Testing¶

The Data Packet includes a comprehensive testing suite to ensure reliability and maintainability.

Test Structure¶

The test suite is organized into several modules, each focusing on a specific component:

Core Tests: - test_core/test_config.py: Configuration management tests - test_core/test_exceptions.py: Exception handling tests - test_core/test_logging.py: Logging system tests

Generation Tests: - test_generation/test_script.py: AI script generation tests - test_generation/test_audio.py: TTS audio generation tests - test_generation/test_rss.py: RSS feed generation tests

Sources Tests: - test_sources/test_base.py: Base article source tests - test_sources/test_wired.py: Wired.com source tests - test_sources/test_techcrunch.py: TechCrunch source tests

Workflow Tests: - test_workflows/test_podcast.py: End-to-end pipeline tests

Utilities Tests: - test_utils/test_s3.py: AWS S3 storage tests - test_cli.py: Command-line interface tests

Test Framework¶

The package uses Python’s built-in unittest framework with the following patterns:

Test Classes: Each component has a dedicated test class inheriting from unittest.TestCase
Setup Methods: setUp() methods create mock dependencies and test data
Mock Objects: Extensive use of unittest.mock for isolating components
Assertions: Standard unittest assertions (assertEqual, assertIn, etc.)

Running Tests¶

Using Hatch (Recommended)¶

# Run all tests
pytest tests/ -v

# Run specific test module
pytest tests/test_core/ -v

# Run with coverage
pytest --cov=the_data_packet tests/

Using Python Directly¶

# Run all tests
python -m unittest discover tests -v

# Run specific test
python -m unittest tests.test_core.test_config.TestConfig.test_initialization -v

Test Coverage¶

The test suite achieves comprehensive coverage:

231 Total Tests: Covering all major functionality with 100% pass rate
Core: 45+ tests covering configuration, exceptions, and logging
Generation: 60+ tests covering AI script generation, TTS audio, and RSS feeds
Sources: 50+ tests covering article collection from multiple news sources
Workflows: 35+ tests covering end-to-end pipeline orchestration
Utilities: 25+ tests covering S3 storage and HTTP handling
CLI: 15+ tests covering command-line interface and argument parsing

Key Testing Patterns¶

Mock Usage¶

Tests extensively use mocking to isolate components:

def setUp(self):
    self.scraper = WiredArticleScraper()
    self.scraper.rss_client = Mock()
    self.scraper.http_client = Mock()
    self.scraper.extractor = Mock()

    # Configure mock returns
    self.scraper.rss_client.get_latest_article_url.return_value = "https://example.com"
    self.scraper.extractor.extract.return_value = self.sample_article_data

Error Testing¶

Error conditions are thoroughly tested:

def test_http_error_handling(self):
    self.client.session.get.side_effect = requests.exceptions.Timeout()

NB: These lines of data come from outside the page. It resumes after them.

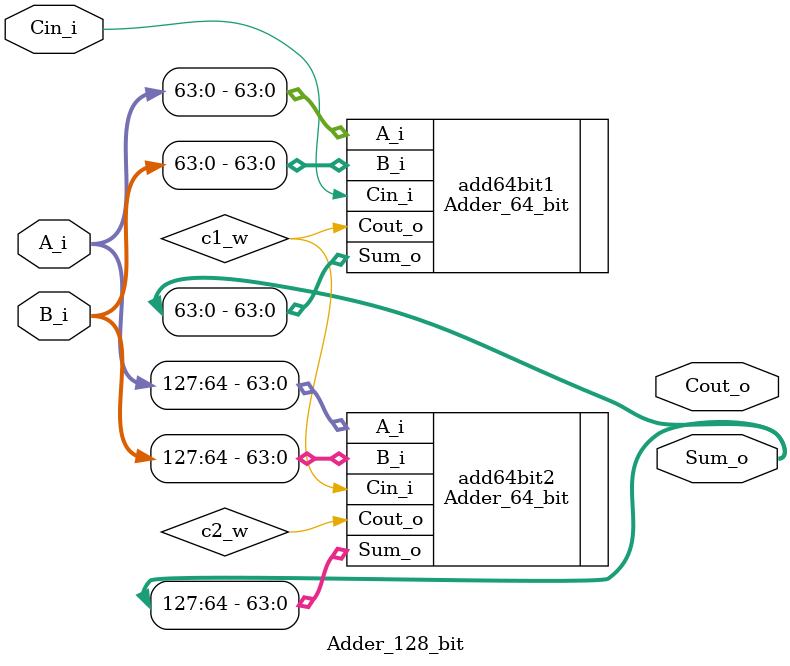
<source format=v>
`timescale 1ns/1ps

module Adder_128_bit(
    input wire [127:0] A_i,
    input wire [127:0] B_i,
    input wire Cin_i,
    output wire [127:0] Sum_o,
    output wire Cout_o
);
    wire c1_w, c2_w;

    Adder_64_bit add64bit1(
        .A_i(A_i[63:0]),
        .B_i(B_i[63:0]),
        .Cin_i(Cin_i),
        .Sum_o(Sum_o[63:0]),
        .Cout_o(c1_w)
    );

    Adder_64_bit add64bit2(
        .A_i(A_i[127:64]),
        .B_i(B_i[127:64]),
        .Cin_i(c1_w),
        .Sum_o(Sum_o[127:64]),
        .Cout_o(c2_w)
    );

endmodule
</source>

    with self.assertRaises(RuntimeError) as cm:
        self.client.get_page("https://example.com")

    self.assertIn("timeout", str(cm.exception).lower())

Sample Data¶

Shared test data is defined in conftest.py:

SAMPLE_ARTICLE_HTML = """
<!DOCTYPE html>
<html>
<head><title>Test Article | WIRED</title></head>
<body>
    <article><p>Test content</p></article>
</body>
</html>
"""

Test Categories¶

Unit Tests¶

Models: Data validation, serialization, edge cases
Clients: HTTP requests, RSS parsing, timeout handling
Extractors: HTML parsing, fallback methods, malformed content
Individual Methods: Each public method has dedicated tests

Integration Tests¶

End-to-End Flows: Complete scraping workflows
Component Integration: How modules work together
Real-world Scenarios: Handling actual webpage structures

CLI Tests¶

Argument Parsing: Valid and invalid command combinations
Output Formatting: JSON and text output verification
Error Handling: Network errors, invalid URLs
Process Management: Signal handling, exit codes

Best Practices¶

Writing New Tests¶

When adding new functionality:

Create Test First: Write tests before implementation (TDD)
Use Descriptive Names: Test method names should describe the scenario
Test Edge Cases: Include error conditions and boundary values
Mock External Dependencies: Isolate the code under test
Verify All Paths: Test both success and failure scenarios

Example Test Structure:

class TestNewFeature(unittest.TestCase):
    def setUp(self):
        """Set up test fixtures."""
        # Create mocks and test data

    def test_successful_operation(self):
        """Test normal operation with valid input."""
        # Arrange, Act, Assert

    def test_error_handling(self):
        """Test error handling with invalid input."""
        # Test exception scenarios

    def test_edge_cases(self):
        """Test boundary conditions."""
        # Test limits and edge cases

Continuous Integration¶

Tests are automatically run on:

Pre-commit: Before code commits
Pull Requests: Before merging changes
Release Builds: Before creating packages

The CI pipeline includes:

Type Checking: mypy validation
Code Formatting: black and isort verification
Test Execution: Full test suite
Coverage Reporting: Minimum coverage thresholds